More regulatory powers sought


WASHINGTON (AP) — Treasury Secretary Timothy Geithner asked Congress on Tuesday for broad new powers to regulate nonbank financial companies such as troubled insurer American International Group, whose collapse could jeopardize the economy.

“AIG highlights broad failures of our financial system,” Geithner told the House Financial Services Committee. “We must ensure that our country never faces this situation again.”

At the same time, Federal Reserve Chairman Ben Bernanke revealed that he had considered filing suit to keep AIG from paying millions in executive bonuses but that his legal advisers counseled him against it.

Geithner acknowledged that the current climate of anger, including the furor over those retention bonuses, will complicate any effort by the Obama administration to get more bailout money from Congress. “We recognize it will be extraordinarily difficult,” he said.

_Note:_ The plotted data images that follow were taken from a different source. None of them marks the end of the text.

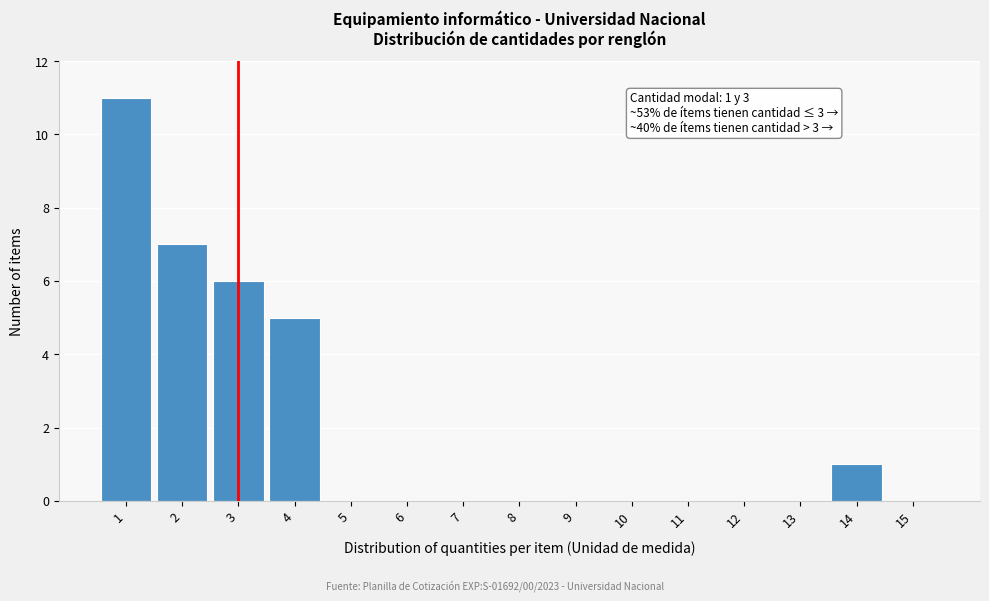

Reading right to left, what are all the values shown in this chart?

15=0	14=1	13=0	12=0	11=0	10=0	9=0	8=0	7=0	6=0	5=0	4=5	3=6	2=7	1=11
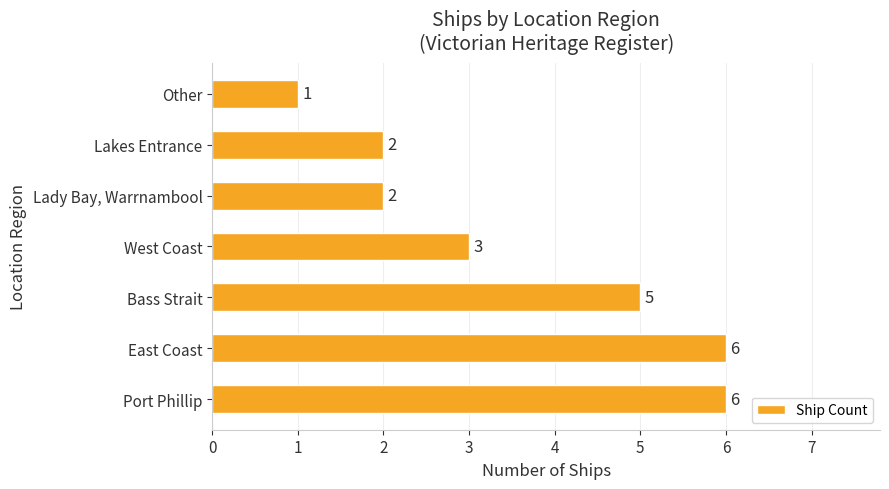

Where is the data nearest to the value 3?

West Coast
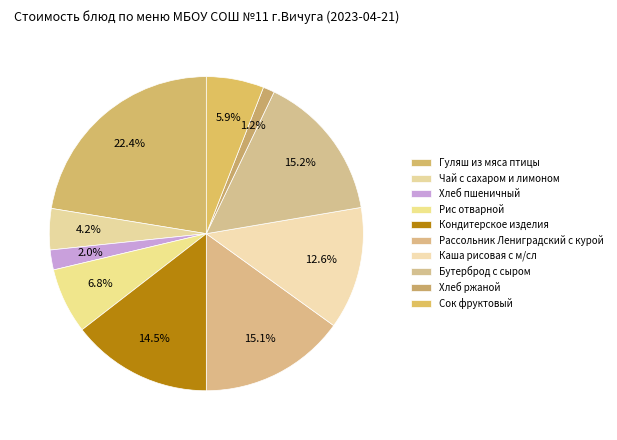

Which category has the biggest portion of the pie?

Гуляш из мяса птицы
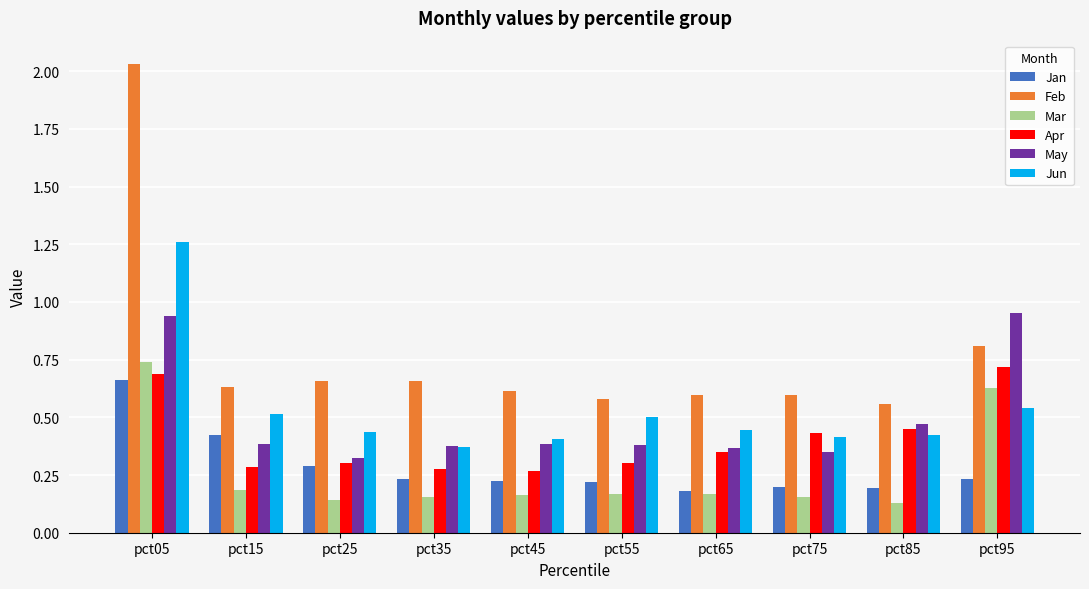

What is the total value across all series at pct55?

2.1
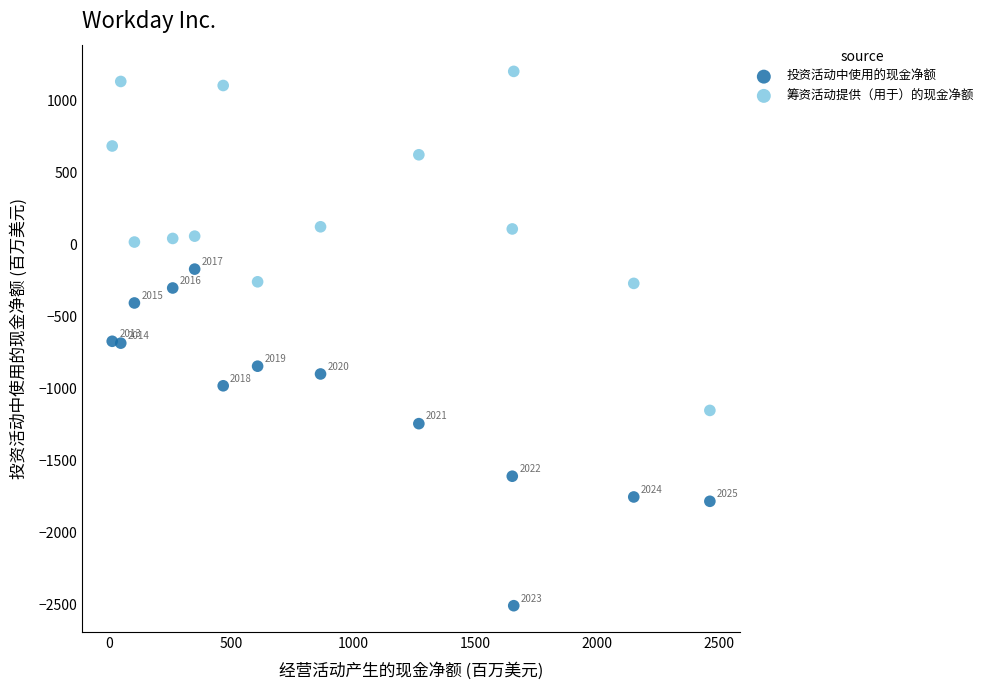

Which series reaches the minimum Y coordinate?

投资活动中使用的现金净额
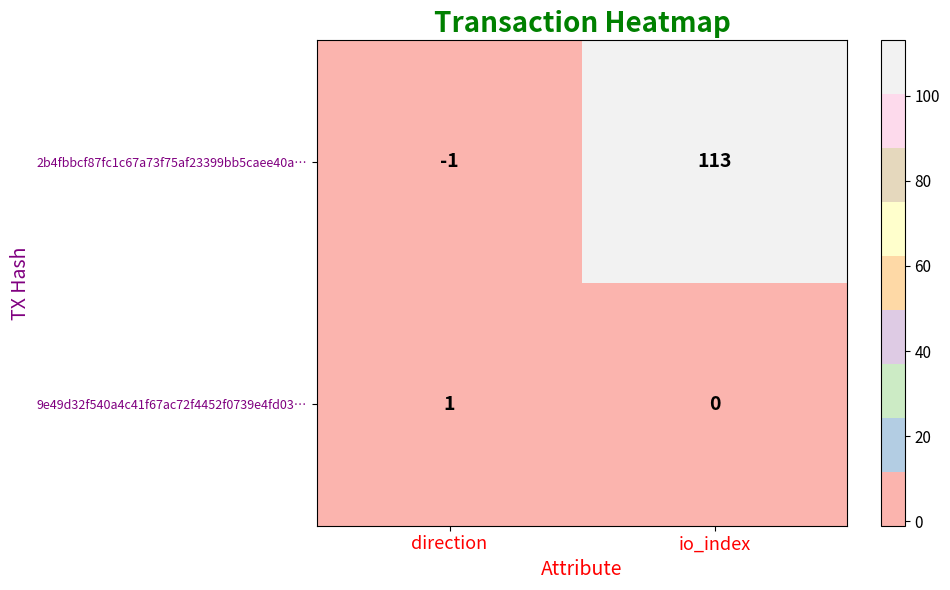

The 2b4fbbcf87fc1c67a73f75af23399bb5caee40a… series shows 113 at io_index. True or false?

True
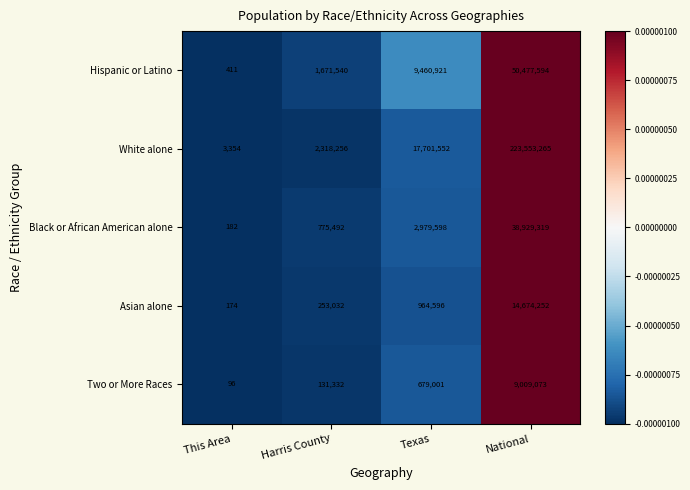

True or false: Two or More Races has a value of 131332 at Harris County.

True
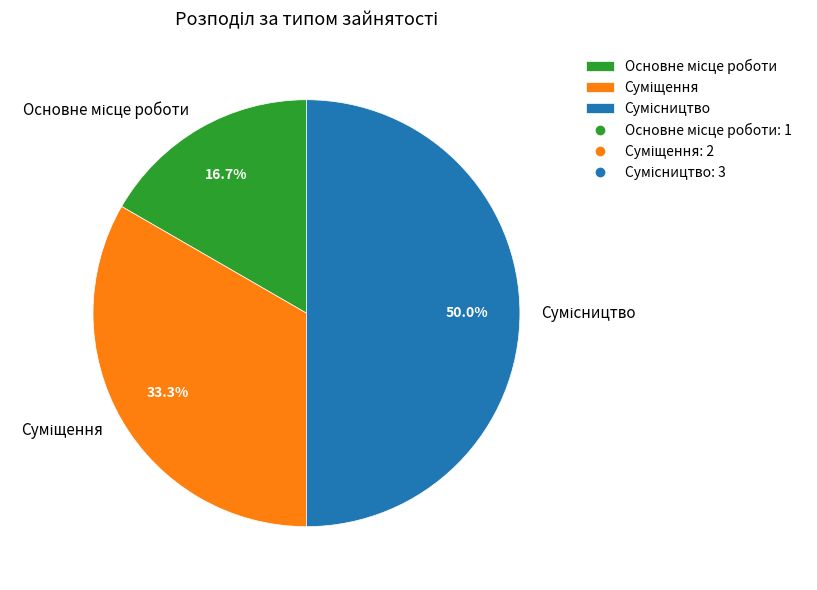

Between Основне місце роботи and Сумісництво, which is larger?

Сумісництво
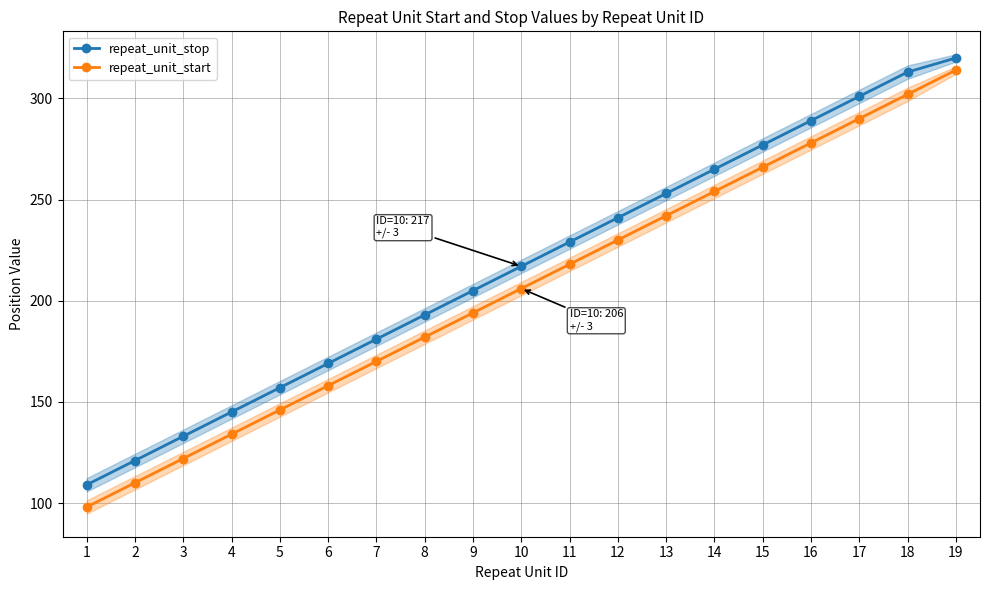

List the series in order of their peak value, lowest first.

repeat_unit_start, repeat_unit_stop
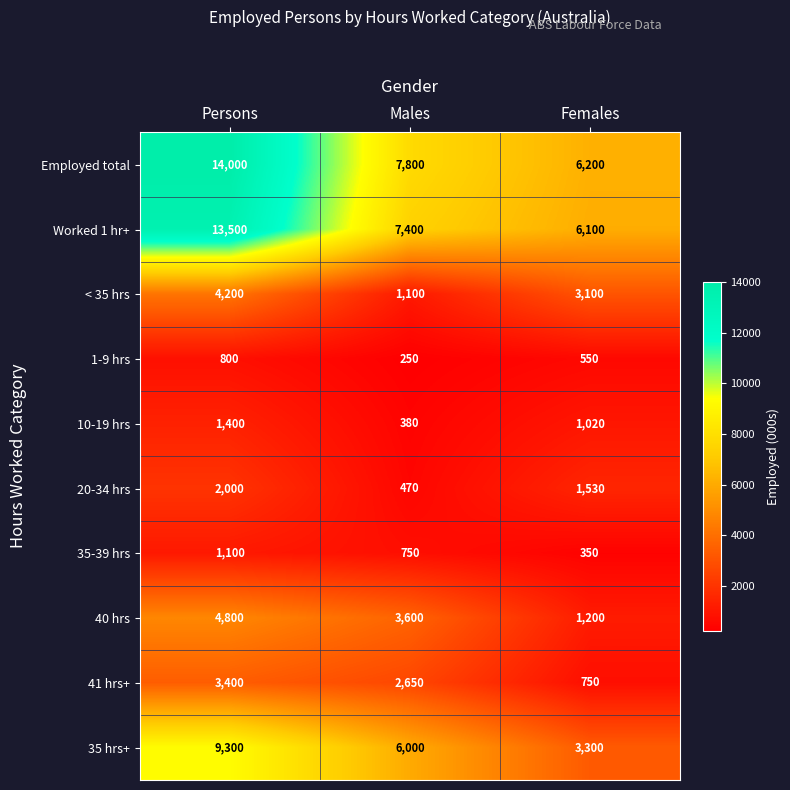

Where does the 40 hrs series first go above 3600?

Persons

The administration sought to use that rancor to build support for its financial overhaul proposals.

Geithner joined Bernanke in calling for greater governmental authority over complicated and troubled financial companies — power they likened to the authority wielded over banks by the Federal Deposit Insurance Corporation. That includes the power to seize control of institutions, take over their bad loans and other illiquid assets and sell good ones to competitors.

AIG is a globally interconnected colossus, with 74 million customers worldwide and operations in more than 130 countries. The government decided it was simply too big to let fail.

“Its failure could have resulted in a 1930s-style global financial and economic meltdown, with catastrophic implications for production, income and jobs,” Bernanke told the panel.

Geithner, Bernanke and New York Fed President William C. Dudley testified in a rare joint appearance before the panel. Their testimony came a day after the Fed unveiled a new bank rescue plan under which the government would take responsibility for up to $1 trillion in sour mortgage securities with the help of private investors.

Much of Tuesday’s discussion centered on ways to help the government better deal with future AIG-like companies whose failure could devastate the financial system and the drag down the economy.

Geithner made it clear he believes the treasury secretary should be granted unprecedented power, after consultation with Federal Reserve Board officials, to take control of a major financial institution and run it. The treasury chief is an official of the administration, unlike the FDIC, which is an independent regulatory agency.